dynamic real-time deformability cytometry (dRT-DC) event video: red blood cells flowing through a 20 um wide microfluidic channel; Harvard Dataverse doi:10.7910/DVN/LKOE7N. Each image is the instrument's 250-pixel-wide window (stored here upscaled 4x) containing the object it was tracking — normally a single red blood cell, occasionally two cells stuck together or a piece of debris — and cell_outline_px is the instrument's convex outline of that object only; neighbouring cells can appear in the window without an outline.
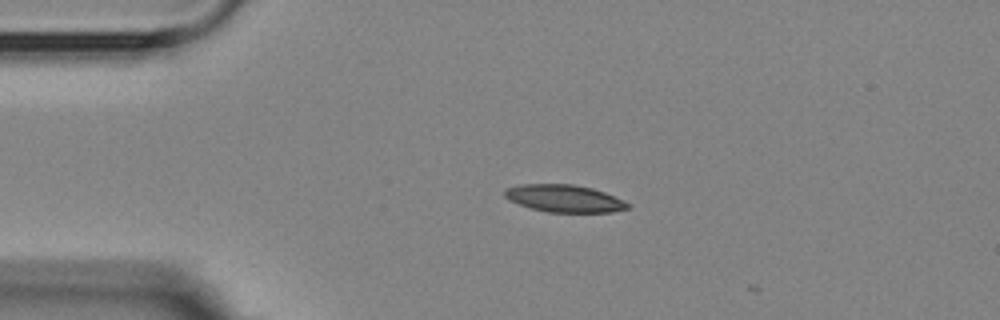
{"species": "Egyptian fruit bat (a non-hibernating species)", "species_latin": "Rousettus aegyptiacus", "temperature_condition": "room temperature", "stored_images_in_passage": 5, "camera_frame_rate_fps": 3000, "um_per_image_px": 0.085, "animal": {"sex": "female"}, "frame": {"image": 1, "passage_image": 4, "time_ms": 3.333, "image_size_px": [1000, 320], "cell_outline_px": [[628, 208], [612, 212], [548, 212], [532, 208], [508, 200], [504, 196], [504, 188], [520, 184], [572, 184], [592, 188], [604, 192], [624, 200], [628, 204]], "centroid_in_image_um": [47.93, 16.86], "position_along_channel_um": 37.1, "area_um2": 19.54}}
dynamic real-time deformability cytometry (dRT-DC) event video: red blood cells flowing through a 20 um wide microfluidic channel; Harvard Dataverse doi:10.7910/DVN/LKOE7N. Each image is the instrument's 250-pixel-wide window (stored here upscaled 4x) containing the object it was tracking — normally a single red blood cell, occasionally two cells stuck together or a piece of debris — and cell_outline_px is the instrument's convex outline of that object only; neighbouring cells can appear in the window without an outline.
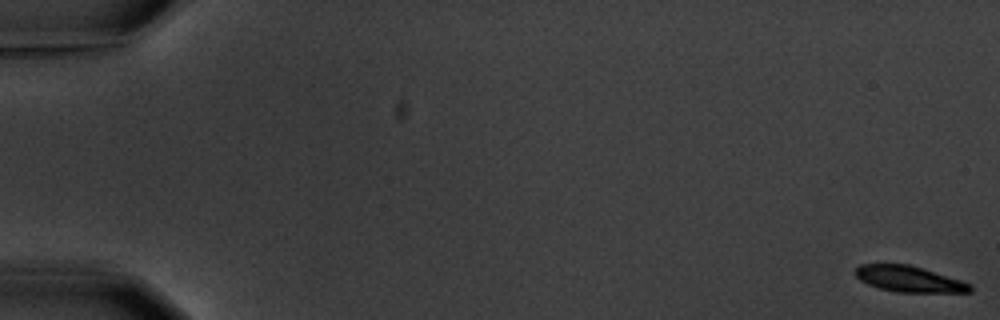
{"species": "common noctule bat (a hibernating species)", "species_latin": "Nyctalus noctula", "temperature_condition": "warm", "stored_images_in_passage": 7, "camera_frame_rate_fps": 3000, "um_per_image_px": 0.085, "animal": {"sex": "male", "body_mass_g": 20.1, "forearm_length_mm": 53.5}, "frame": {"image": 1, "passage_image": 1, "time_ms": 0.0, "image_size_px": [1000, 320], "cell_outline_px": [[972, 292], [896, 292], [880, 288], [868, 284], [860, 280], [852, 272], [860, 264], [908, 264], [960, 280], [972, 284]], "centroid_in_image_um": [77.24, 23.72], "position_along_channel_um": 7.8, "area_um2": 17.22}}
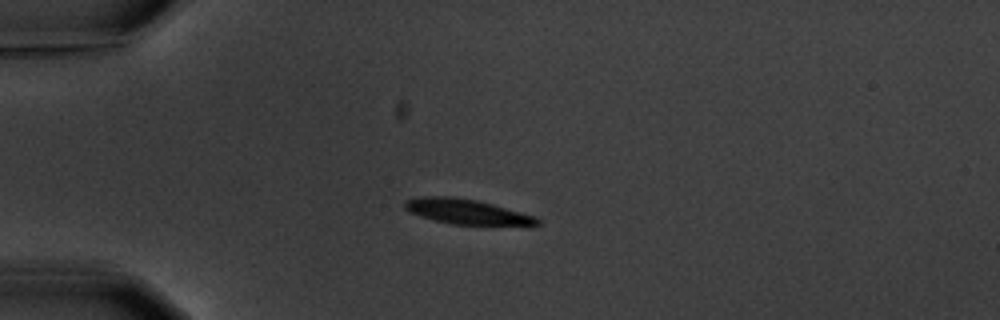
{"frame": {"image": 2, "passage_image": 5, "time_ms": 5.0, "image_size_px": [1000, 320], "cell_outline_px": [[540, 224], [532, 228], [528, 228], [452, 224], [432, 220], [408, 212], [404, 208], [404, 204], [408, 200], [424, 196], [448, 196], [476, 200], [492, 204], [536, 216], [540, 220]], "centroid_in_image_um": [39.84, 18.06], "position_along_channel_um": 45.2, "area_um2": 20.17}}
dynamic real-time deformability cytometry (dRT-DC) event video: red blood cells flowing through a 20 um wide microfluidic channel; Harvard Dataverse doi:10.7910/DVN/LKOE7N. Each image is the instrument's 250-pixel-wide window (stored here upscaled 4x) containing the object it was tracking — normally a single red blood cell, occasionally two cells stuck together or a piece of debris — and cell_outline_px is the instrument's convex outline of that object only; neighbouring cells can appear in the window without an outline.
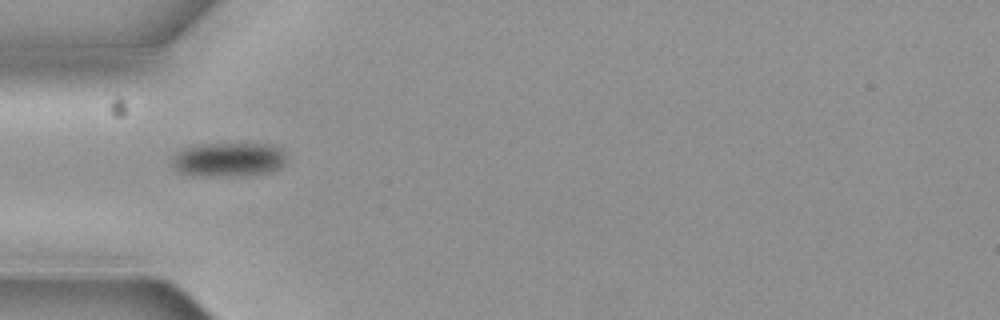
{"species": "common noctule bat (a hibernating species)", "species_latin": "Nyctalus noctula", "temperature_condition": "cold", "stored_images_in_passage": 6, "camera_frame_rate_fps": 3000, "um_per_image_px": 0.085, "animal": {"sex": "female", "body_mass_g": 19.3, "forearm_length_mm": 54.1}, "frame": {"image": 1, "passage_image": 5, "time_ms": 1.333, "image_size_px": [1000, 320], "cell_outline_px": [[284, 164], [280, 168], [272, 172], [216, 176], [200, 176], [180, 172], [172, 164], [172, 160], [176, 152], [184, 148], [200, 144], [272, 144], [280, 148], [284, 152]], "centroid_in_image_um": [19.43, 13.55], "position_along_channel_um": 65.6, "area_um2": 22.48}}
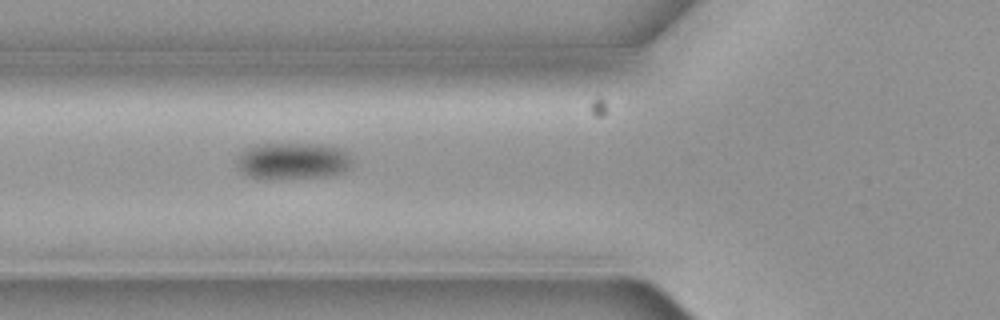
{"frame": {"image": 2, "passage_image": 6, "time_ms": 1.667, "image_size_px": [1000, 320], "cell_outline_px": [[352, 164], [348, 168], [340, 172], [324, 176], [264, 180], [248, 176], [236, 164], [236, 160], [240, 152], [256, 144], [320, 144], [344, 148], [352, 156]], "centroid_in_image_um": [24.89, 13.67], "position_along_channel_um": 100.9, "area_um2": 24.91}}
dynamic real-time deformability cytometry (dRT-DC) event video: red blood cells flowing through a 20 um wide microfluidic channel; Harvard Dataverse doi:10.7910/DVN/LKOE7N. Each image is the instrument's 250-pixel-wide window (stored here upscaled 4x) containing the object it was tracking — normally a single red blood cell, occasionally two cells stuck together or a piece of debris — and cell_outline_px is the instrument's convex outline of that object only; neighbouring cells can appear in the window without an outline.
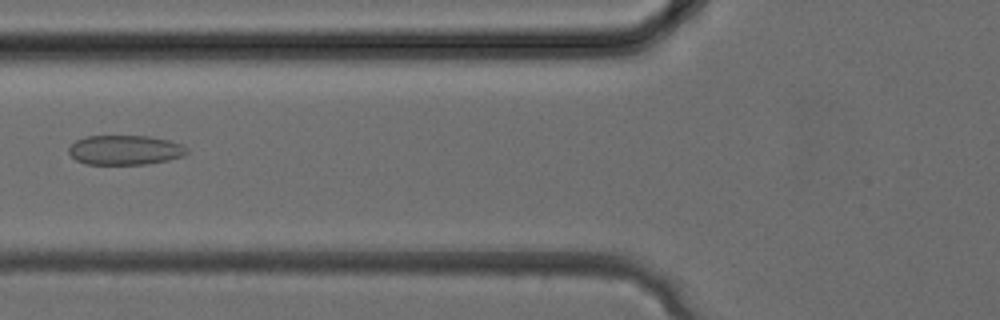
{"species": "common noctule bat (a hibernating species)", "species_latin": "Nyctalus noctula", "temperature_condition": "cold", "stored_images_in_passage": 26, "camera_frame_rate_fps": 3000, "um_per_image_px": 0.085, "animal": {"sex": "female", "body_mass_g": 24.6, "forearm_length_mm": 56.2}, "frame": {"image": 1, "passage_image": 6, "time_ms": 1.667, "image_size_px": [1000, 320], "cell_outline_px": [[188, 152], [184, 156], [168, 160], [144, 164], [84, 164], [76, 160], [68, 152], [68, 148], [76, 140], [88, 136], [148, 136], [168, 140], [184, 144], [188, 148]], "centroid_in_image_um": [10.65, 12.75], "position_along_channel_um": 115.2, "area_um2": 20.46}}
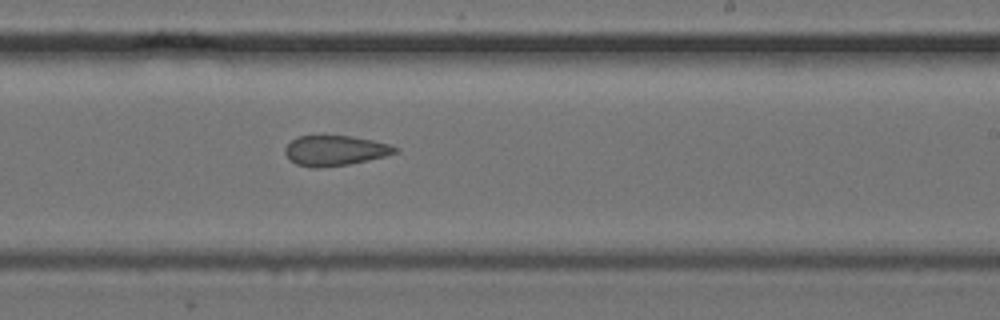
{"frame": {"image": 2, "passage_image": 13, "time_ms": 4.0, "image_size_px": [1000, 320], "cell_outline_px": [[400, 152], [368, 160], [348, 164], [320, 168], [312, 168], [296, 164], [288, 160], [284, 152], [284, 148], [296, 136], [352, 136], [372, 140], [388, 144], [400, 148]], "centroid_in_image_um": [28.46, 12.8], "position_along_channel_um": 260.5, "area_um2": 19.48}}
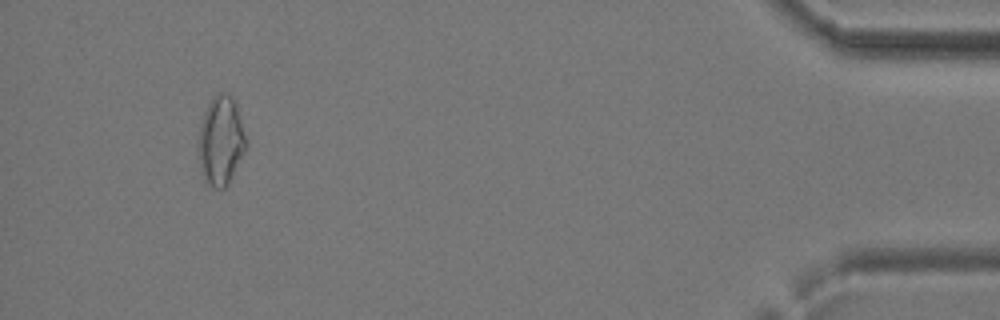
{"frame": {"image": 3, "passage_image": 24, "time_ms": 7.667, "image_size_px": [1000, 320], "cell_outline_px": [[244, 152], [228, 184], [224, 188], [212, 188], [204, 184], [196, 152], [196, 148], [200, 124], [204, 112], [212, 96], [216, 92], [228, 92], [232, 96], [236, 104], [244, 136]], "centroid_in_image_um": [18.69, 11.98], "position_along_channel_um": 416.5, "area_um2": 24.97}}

**The request**
Go through the data above and transcribe it in full, omitting any image.

**Written solution**
dynamic real-time deformability cytometry (dRT-DC) event video: red blood cells flowing through a 20 um wide microfluidic channel; Harvard Dataverse doi:10.7910/DVN/LKOE7N. Each image is the instrument's 250-pixel-wide window (stored here upscaled 4x) containing the object it was tracking — normally a single red blood cell, occasionally two cells stuck together or a piece of debris — and cell_outline_px is the instrument's convex outline of that object only; neighbouring cells can appear in the window without an outline.
{"species": "Egyptian fruit bat (a non-hibernating species)", "species_latin": "Rousettus aegyptiacus", "temperature_condition": "room temperature", "stored_images_in_passage": 5, "camera_frame_rate_fps": 3000, "um_per_image_px": 0.085, "animal": {"sex": "female"}, "frame": {"image": 1, "passage_image": 4, "time_ms": 3.333, "image_size_px": [1000, 320], "cell_outline_px": [[628, 208], [612, 212], [548, 212], [532, 208], [508, 200], [504, 196], [504, 188], [520, 184], [572, 184], [592, 188], [604, 192], [624, 200], [628, 204]], "centroid_in_image_um": [47.93, 16.86], "position_along_channel_um": 37.1, "area_um2": 19.54}}
dynamic real-time deformability cytometry (dRT-DC) event video: red blood cells flowing through a 20 um wide microfluidic channel; Harvard Dataverse doi:10.7910/DVN/LKOE7N. Each image is the instrument's 250-pixel-wide window (stored here upscaled 4x) containing the object it was tracking — normally a single red blood cell, occasionally two cells stuck together or a piece of debris — and cell_outline_px is the instrument's convex outline of that object only; neighbouring cells can appear in the window without an outline.
{"species": "common noctule bat (a hibernating species)", "species_latin": "Nyctalus noctula", "temperature_condition": "warm", "stored_images_in_passage": 7, "camera_frame_rate_fps": 3000, "um_per_image_px": 0.085, "animal": {"sex": "male", "body_mass_g": 20.1, "forearm_length_mm": 53.5}, "frame": {"image": 1, "passage_image": 1, "time_ms": 0.0, "image_size_px": [1000, 320], "cell_outline_px": [[972, 292], [896, 292], [880, 288], [868, 284], [860, 280], [852, 272], [860, 264], [908, 264], [960, 280], [972, 284]], "centroid_in_image_um": [77.24, 23.72], "position_along_channel_um": 7.8, "area_um2": 17.22}}
{"frame": {"image": 2, "passage_image": 5, "time_ms": 5.0, "image_size_px": [1000, 320], "cell_outline_px": [[540, 224], [532, 228], [528, 228], [452, 224], [432, 220], [408, 212], [404, 208], [404, 204], [408, 200], [424, 196], [448, 196], [476, 200], [492, 204], [536, 216], [540, 220]], "centroid_in_image_um": [39.84, 18.06], "position_along_channel_um": 45.2, "area_um2": 20.17}}
dynamic real-time deformability cytometry (dRT-DC) event video: red blood cells flowing through a 20 um wide microfluidic channel; Harvard Dataverse doi:10.7910/DVN/LKOE7N. Each image is the instrument's 250-pixel-wide window (stored here upscaled 4x) containing the object it was tracking — normally a single red blood cell, occasionally two cells stuck together or a piece of debris — and cell_outline_px is the instrument's convex outline of that object only; neighbouring cells can appear in the window without an outline.
{"species": "common noctule bat (a hibernating species)", "species_latin": "Nyctalus noctula", "temperature_condition": "cold", "stored_images_in_passage": 6, "camera_frame_rate_fps": 3000, "um_per_image_px": 0.085, "animal": {"sex": "female", "body_mass_g": 19.3, "forearm_length_mm": 54.1}, "frame": {"image": 1, "passage_image": 5, "time_ms": 1.333, "image_size_px": [1000, 320], "cell_outline_px": [[284, 164], [280, 168], [272, 172], [216, 176], [200, 176], [180, 172], [172, 164], [172, 160], [176, 152], [184, 148], [200, 144], [272, 144], [280, 148], [284, 152]], "centroid_in_image_um": [19.43, 13.55], "position_along_channel_um": 65.6, "area_um2": 22.48}}
{"frame": {"image": 2, "passage_image": 6, "time_ms": 1.667, "image_size_px": [1000, 320], "cell_outline_px": [[352, 164], [348, 168], [340, 172], [324, 176], [264, 180], [248, 176], [236, 164], [236, 160], [240, 152], [256, 144], [320, 144], [344, 148], [352, 156]], "centroid_in_image_um": [24.89, 13.67], "position_along_channel_um": 100.9, "area_um2": 24.91}}
dynamic real-time deformability cytometry (dRT-DC) event video: red blood cells flowing through a 20 um wide microfluidic channel; Harvard Dataverse doi:10.7910/DVN/LKOE7N. Each image is the instrument's 250-pixel-wide window (stored here upscaled 4x) containing the object it was tracking — normally a single red blood cell, occasionally two cells stuck together or a piece of debris — and cell_outline_px is the instrument's convex outline of that object only; neighbouring cells can appear in the window without an outline.
{"species": "common noctule bat (a hibernating species)", "species_latin": "Nyctalus noctula", "temperature_condition": "cold", "stored_images_in_passage": 26, "camera_frame_rate_fps": 3000, "um_per_image_px": 0.085, "animal": {"sex": "female", "body_mass_g": 24.6, "forearm_length_mm": 56.2}, "frame": {"image": 1, "passage_image": 6, "time_ms": 1.667, "image_size_px": [1000, 320], "cell_outline_px": [[188, 152], [184, 156], [168, 160], [144, 164], [84, 164], [76, 160], [68, 152], [68, 148], [76, 140], [88, 136], [148, 136], [168, 140], [184, 144], [188, 148]], "centroid_in_image_um": [10.65, 12.75], "position_along_channel_um": 115.2, "area_um2": 20.46}}
{"frame": {"image": 2, "passage_image": 13, "time_ms": 4.0, "image_size_px": [1000, 320], "cell_outline_px": [[400, 152], [368, 160], [348, 164], [320, 168], [312, 168], [296, 164], [288, 160], [284, 152], [284, 148], [296, 136], [352, 136], [372, 140], [388, 144], [400, 148]], "centroid_in_image_um": [28.46, 12.8], "position_along_channel_um": 260.5, "area_um2": 19.48}}
{"frame": {"image": 3, "passage_image": 24, "time_ms": 7.667, "image_size_px": [1000, 320], "cell_outline_px": [[244, 152], [228, 184], [224, 188], [212, 188], [204, 184], [196, 152], [196, 148], [200, 124], [204, 112], [212, 96], [216, 92], [228, 92], [232, 96], [236, 104], [244, 136]], "centroid_in_image_um": [18.69, 11.98], "position_along_channel_um": 416.5, "area_um2": 24.97}}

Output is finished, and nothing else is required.